[Dataset excerpts]
* * * * * * * * *

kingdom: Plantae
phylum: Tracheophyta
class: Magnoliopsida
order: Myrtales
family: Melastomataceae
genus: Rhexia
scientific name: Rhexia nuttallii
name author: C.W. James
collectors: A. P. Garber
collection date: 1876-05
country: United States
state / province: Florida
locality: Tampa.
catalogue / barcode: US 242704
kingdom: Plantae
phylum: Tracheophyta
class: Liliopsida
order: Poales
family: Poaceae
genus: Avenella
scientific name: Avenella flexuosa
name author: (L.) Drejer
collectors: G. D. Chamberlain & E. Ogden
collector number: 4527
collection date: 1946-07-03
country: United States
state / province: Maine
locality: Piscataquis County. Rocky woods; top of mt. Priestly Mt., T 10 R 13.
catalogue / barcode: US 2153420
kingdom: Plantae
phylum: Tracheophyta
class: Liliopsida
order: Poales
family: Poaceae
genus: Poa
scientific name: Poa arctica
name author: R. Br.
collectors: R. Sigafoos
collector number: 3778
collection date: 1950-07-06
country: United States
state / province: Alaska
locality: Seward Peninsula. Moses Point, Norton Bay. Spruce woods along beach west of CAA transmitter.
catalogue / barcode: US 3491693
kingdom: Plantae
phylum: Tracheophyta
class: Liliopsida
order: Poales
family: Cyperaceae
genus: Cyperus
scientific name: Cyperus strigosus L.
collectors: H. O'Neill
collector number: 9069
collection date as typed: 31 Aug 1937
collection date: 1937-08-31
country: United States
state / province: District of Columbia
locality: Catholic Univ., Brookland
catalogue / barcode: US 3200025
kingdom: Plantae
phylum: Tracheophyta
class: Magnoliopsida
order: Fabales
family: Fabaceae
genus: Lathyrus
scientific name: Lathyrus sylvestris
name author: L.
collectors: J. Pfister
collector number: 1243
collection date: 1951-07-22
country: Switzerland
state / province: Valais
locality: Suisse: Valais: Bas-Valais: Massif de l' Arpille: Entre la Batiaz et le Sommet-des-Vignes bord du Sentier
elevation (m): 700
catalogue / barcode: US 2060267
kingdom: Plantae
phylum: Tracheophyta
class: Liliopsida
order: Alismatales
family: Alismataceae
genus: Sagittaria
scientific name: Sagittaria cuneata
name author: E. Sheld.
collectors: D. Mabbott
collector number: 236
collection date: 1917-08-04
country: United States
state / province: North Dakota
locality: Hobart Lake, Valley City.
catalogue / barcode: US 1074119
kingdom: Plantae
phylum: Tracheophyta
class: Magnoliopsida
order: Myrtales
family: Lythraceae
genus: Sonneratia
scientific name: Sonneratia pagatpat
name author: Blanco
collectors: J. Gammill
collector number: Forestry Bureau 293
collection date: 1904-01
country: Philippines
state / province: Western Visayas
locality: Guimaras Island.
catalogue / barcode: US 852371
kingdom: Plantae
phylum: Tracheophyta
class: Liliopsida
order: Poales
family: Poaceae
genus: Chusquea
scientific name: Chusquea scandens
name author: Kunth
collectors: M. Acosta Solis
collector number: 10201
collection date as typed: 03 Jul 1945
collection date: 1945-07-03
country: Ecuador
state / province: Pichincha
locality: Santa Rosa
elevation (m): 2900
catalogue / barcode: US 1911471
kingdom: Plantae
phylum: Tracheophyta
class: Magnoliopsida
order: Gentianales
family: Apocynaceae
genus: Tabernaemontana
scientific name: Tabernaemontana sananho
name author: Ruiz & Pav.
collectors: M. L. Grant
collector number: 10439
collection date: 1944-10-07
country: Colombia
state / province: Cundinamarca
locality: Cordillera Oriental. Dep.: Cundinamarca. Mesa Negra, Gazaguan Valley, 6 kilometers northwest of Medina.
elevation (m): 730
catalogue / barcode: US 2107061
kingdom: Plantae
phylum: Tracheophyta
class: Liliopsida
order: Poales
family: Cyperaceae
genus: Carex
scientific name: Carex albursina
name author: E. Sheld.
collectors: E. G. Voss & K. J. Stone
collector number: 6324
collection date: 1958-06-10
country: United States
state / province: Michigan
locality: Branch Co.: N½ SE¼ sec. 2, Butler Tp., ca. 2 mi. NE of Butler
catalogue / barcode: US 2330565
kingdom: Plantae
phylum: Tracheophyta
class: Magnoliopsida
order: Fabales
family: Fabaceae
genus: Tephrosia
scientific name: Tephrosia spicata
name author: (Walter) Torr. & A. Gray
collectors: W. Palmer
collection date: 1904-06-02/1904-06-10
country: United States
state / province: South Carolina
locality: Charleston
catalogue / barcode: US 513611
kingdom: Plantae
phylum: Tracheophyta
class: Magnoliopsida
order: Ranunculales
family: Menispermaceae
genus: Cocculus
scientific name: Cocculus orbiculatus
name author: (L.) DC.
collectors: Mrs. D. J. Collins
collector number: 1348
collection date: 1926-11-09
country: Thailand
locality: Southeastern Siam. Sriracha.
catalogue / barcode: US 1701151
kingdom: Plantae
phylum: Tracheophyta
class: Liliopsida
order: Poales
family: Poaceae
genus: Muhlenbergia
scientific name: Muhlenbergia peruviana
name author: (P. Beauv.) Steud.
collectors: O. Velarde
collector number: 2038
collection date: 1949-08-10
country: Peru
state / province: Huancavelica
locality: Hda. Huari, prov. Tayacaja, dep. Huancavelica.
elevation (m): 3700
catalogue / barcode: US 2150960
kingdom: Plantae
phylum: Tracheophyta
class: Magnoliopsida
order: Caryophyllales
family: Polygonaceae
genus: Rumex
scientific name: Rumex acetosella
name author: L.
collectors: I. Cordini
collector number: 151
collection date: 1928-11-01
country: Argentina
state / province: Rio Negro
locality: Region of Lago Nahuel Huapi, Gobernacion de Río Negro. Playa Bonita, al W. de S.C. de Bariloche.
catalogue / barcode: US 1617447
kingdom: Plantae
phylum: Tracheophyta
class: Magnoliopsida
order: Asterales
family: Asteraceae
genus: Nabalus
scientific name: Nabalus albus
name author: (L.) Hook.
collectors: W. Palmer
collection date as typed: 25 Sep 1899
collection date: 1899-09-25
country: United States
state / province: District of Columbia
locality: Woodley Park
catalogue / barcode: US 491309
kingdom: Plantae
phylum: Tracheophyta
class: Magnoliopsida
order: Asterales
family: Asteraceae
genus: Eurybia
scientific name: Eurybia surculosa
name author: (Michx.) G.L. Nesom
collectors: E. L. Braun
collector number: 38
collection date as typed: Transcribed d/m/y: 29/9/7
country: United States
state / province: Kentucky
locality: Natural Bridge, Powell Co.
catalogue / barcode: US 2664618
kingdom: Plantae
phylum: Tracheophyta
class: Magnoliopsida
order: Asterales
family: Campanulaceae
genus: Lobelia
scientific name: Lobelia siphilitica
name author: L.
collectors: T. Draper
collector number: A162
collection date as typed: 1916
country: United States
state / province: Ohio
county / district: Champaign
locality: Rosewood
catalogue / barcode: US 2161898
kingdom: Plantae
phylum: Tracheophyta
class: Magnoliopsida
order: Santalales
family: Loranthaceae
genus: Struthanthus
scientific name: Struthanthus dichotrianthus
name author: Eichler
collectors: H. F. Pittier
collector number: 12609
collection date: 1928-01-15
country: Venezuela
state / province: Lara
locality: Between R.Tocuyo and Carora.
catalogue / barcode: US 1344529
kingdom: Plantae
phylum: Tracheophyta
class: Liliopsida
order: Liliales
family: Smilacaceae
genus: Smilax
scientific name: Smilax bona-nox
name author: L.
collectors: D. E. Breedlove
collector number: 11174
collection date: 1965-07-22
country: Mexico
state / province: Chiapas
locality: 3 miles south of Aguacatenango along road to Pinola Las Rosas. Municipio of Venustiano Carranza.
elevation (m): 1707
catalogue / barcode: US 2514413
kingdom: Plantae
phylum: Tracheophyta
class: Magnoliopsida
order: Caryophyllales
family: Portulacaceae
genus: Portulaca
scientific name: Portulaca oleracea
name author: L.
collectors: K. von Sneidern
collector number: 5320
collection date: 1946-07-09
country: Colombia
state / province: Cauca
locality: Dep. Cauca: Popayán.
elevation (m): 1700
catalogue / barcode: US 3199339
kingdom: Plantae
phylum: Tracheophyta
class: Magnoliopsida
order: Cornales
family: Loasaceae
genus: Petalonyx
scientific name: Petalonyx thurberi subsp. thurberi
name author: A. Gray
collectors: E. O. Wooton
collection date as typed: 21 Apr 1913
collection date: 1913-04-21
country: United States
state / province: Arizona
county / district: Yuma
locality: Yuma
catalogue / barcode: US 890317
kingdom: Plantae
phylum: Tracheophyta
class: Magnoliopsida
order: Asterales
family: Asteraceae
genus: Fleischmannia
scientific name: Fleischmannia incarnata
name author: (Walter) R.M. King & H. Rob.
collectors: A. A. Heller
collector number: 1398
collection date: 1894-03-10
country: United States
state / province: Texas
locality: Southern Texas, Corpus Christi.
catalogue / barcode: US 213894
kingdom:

* * * * * * * * *

▸ **What you are asked to do**:
Retype the lines from the line containing "genus: Tephrosia" to the line containing "collector number: 1348", both included.

▸ **Expected output**:
genus: Tephrosia
scientific name: Tephrosia spicata
name author: (Walter) Torr. & A. Gray
collectors: W. Palmer
collection date: 1904-06-02/1904-06-10
country: United States
state / province: South Carolina
locality: Charleston
catalogue / barcode: US 513611
kingdom: Plantae
phylum: Tracheophyta
class: Magnoliopsida
order: Ranunculales
family: Menispermaceae
genus: Cocculus
scientific name: Cocculus orbiculatus
name author: (L.) DC.
collectors: Mrs. D. J. Collins
collector number: 1348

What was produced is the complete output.